During the latest meeting of my research group, a former member, Igor Pikovski, who is currently a professor in theoretical quantum physics at Stockholm University, described an innovative idea to detect single gravitons which he published in Nature magazine recently. When I asked him whether he encountered resistance to the idea, Igor replied: “Absolutely. Many scientists attacked the proposal and argued that it should be ignored.” A decade ago, one of the readers of Igor’s PhD thesis was Anton Zeilinger who received the Physics Nobel Prize in 2022 for research on quantum entanglement. Igor noted that for many years Anton’s work was underappreciated by his colleagues in Vienna. I added that the Physics Nobel laureate, Ray Weiss, told me a similar story about his colleagues at the MIT physics department who did not support his early work on detecting gravitational waves. A visiting student to this group meeting added that his novel idea was dismissed by a senior colleague recently, who argued that it should be ignored because it had not been worked out yet. I concluded the meeting by using my experience over the past forty years to explain the main obstacles for innovation in academia.

It is easy to train an artificial intelligence (AI) system on thinking within the box. But there is a very limited training set on how to innovate outside the box. A nuance on an existing theme resonates well within the large community of scientists engaged within the conventional paradigm. Such work does not require imagination and does not create any friction within the community. The small flowers it generates never rise above the grass levels. For these reasons, most astrophysicists find it comforting to discuss the conventional description of galaxies within the cold-dark-matter paradigm rather than explore the alternative of modified gravity with no dark matter, even though we had not unraveled the nature of dark matter since it was conjectured by Fritz Zwicky ninety years ago.

However, a novel idea outside the boundaries of what was imagined before does not resonate with any existing academic tribe and has less traction. For that reason, it is often ignored or dismissed. If the idea gains attention by rising above the grass level, zealots who are firm believers in the existing paradigm would do their best to cut its profile by either ridiculing it or arguing why it should not be pursued by others. Suppressing attention deters others from following-up to further examine the idea. This advocacy is a self-fulfilling prophecy. By silencing the messenger and discouraging future work on the subject, the academic zealots make sure that progress towards a possible paradigm shift would be delayed. This delay could be effective for generations, as demonstrated by the Vatican’s response to the cosmic heresy of Nicolaus Copernicus and Galileo Galilei. On October 31, 1992, about 359 years after placing Galileo in house arrest and 23 years after the Apollo 11 mission landed humans on the Moon, the Vatican formally admitted that Galileo was right.

# Collection entries:
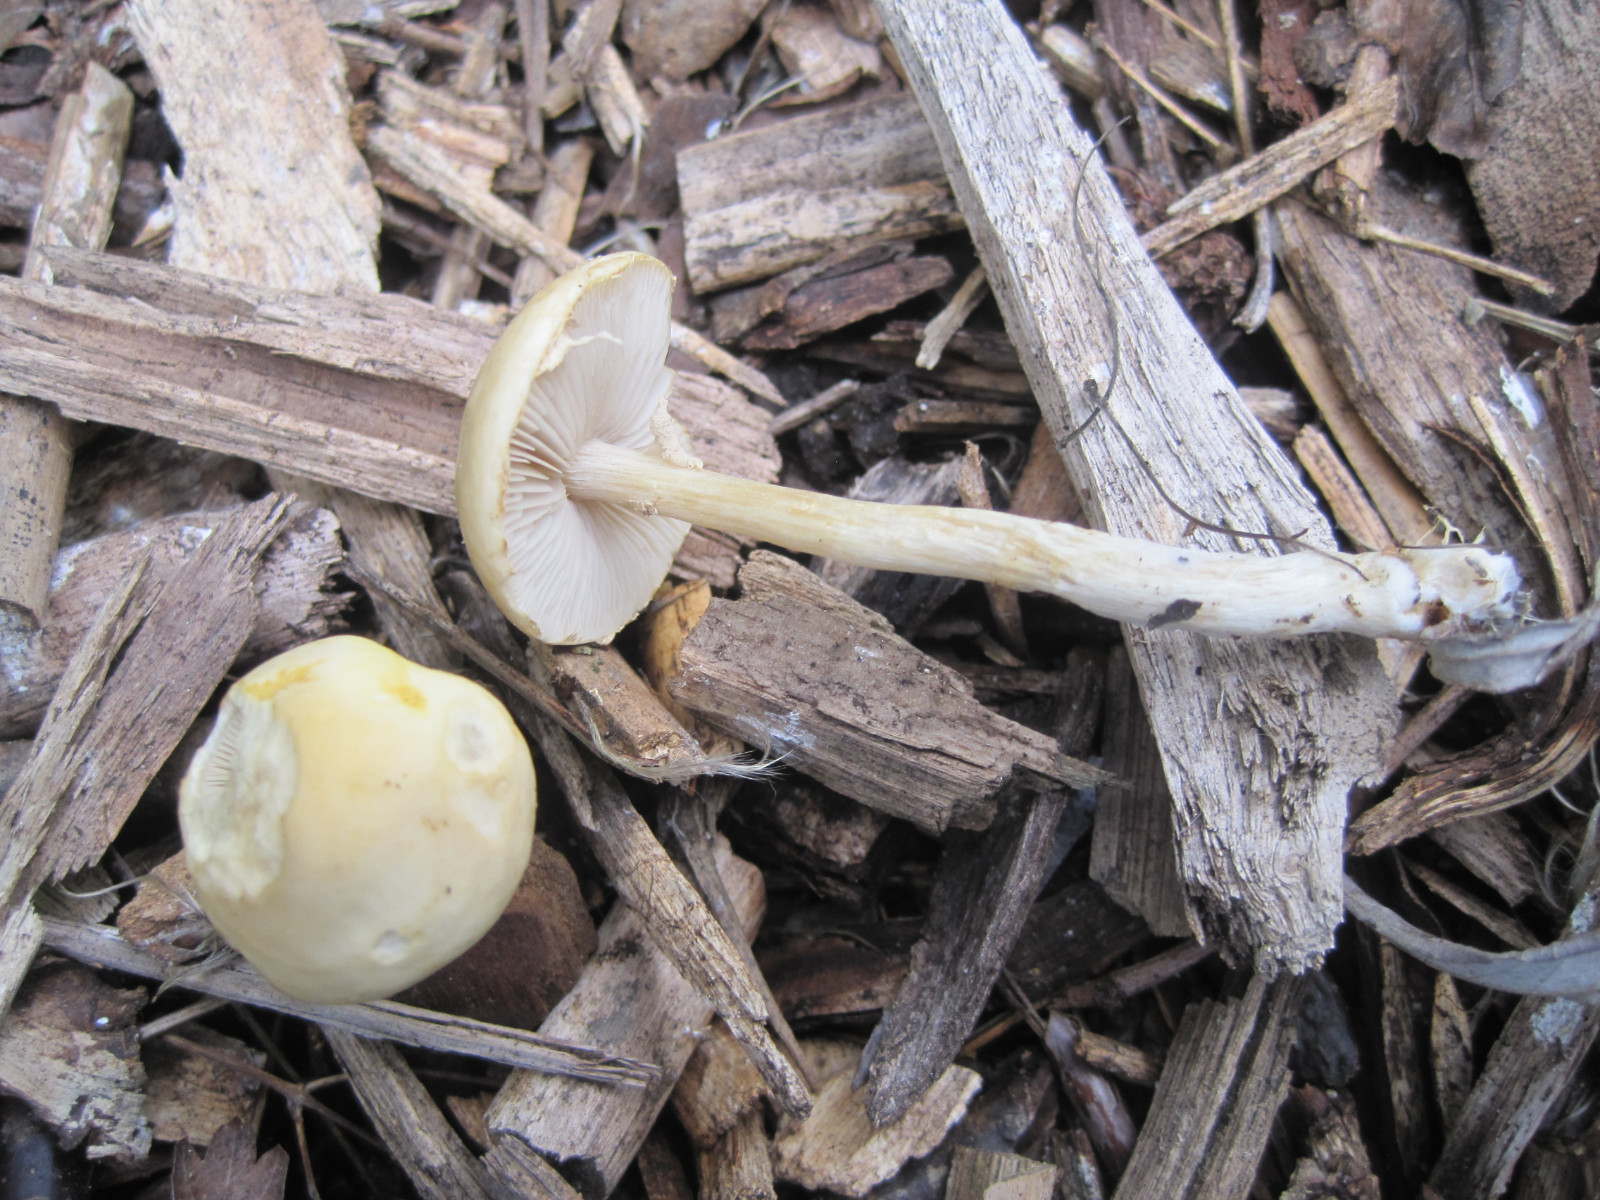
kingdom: Fungi
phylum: Basidiomycota
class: Agaricomycetes
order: Agaricales
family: Strophariaceae
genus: Agrocybe
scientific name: Agrocybe praecox
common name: tidlig agerhat
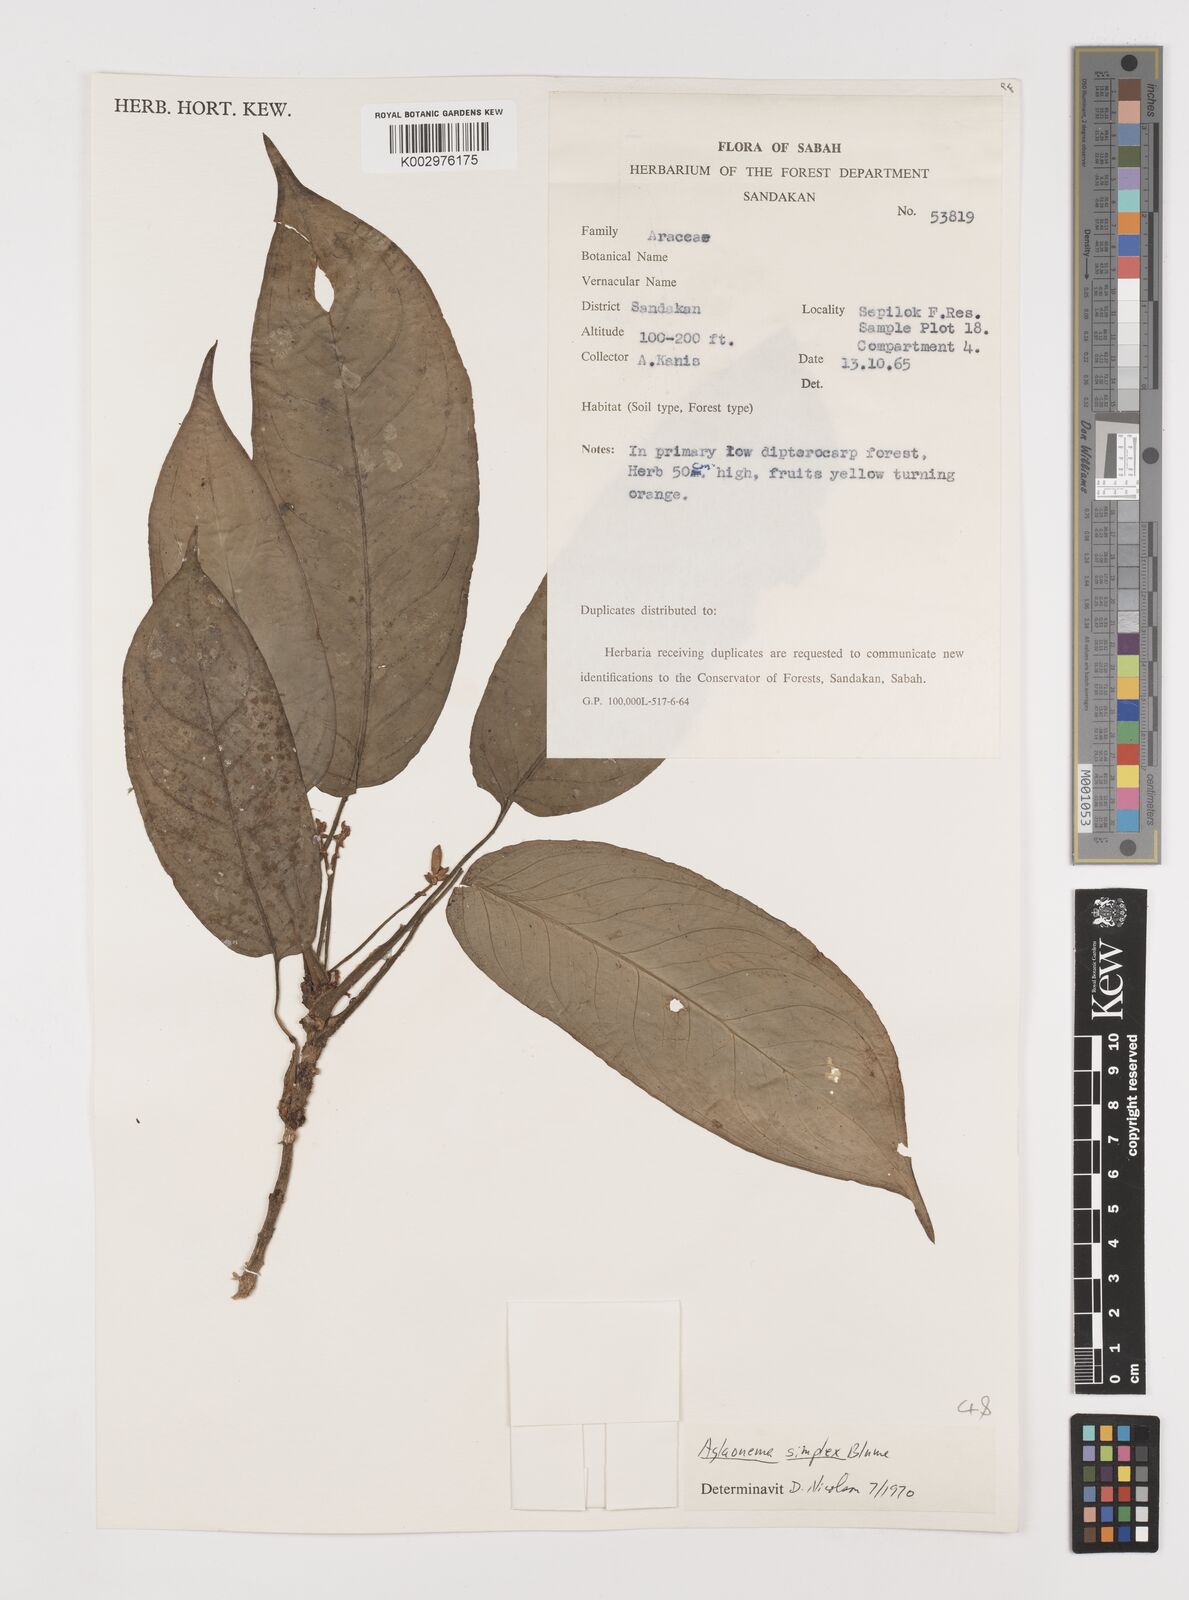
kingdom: Plantae
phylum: Tracheophyta
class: Liliopsida
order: Alismatales
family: Araceae
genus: Aglaonema
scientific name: Aglaonema simplex
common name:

# Instruction A:
Output the section of the essay on innovation in academia from "It is easy to" to "ninety years ago.", keeping every word unchanged.
# Instruction B:
In the collection entries, take the lines from the line with "order: Agaricales" to the end of the entries and swap "common name" for "vernacular name", leaving everything else as is. Return only those lines, and omit the pictures.

# Correct result A:
It is easy to train an artificial intelligence (AI) system on thinking within the box. But there is a very limited training set on how to innovate outside the box. A nuance on an existing theme resonates well within the large community of scientists engaged within the conventional paradigm. Such work does not require imagination and does not create any friction within the community. The small flowers it generates never rise above the grass levels. For these reasons, most astrophysicists find it comforting to discuss the conventional description of galaxies within the cold-dark-matter paradigm rather than explore the alternative of modified gravity with no dark matter, even though we had not unraveled the nature of dark matter since it was conjectured by Fritz Zwicky ninety years ago.

# Correct result B:
order: Agaricales
family: Strophariaceae
genus: Agrocybe
scientific name: Agrocybe praecox
vernacular name: tidlig agerhat
kingdom: Plantae
phylum: Tracheophyta
class: Liliopsida
order: Alismatales
family: Araceae
genus: Aglaonema
scientific name: Aglaonema simplex
vernacular name:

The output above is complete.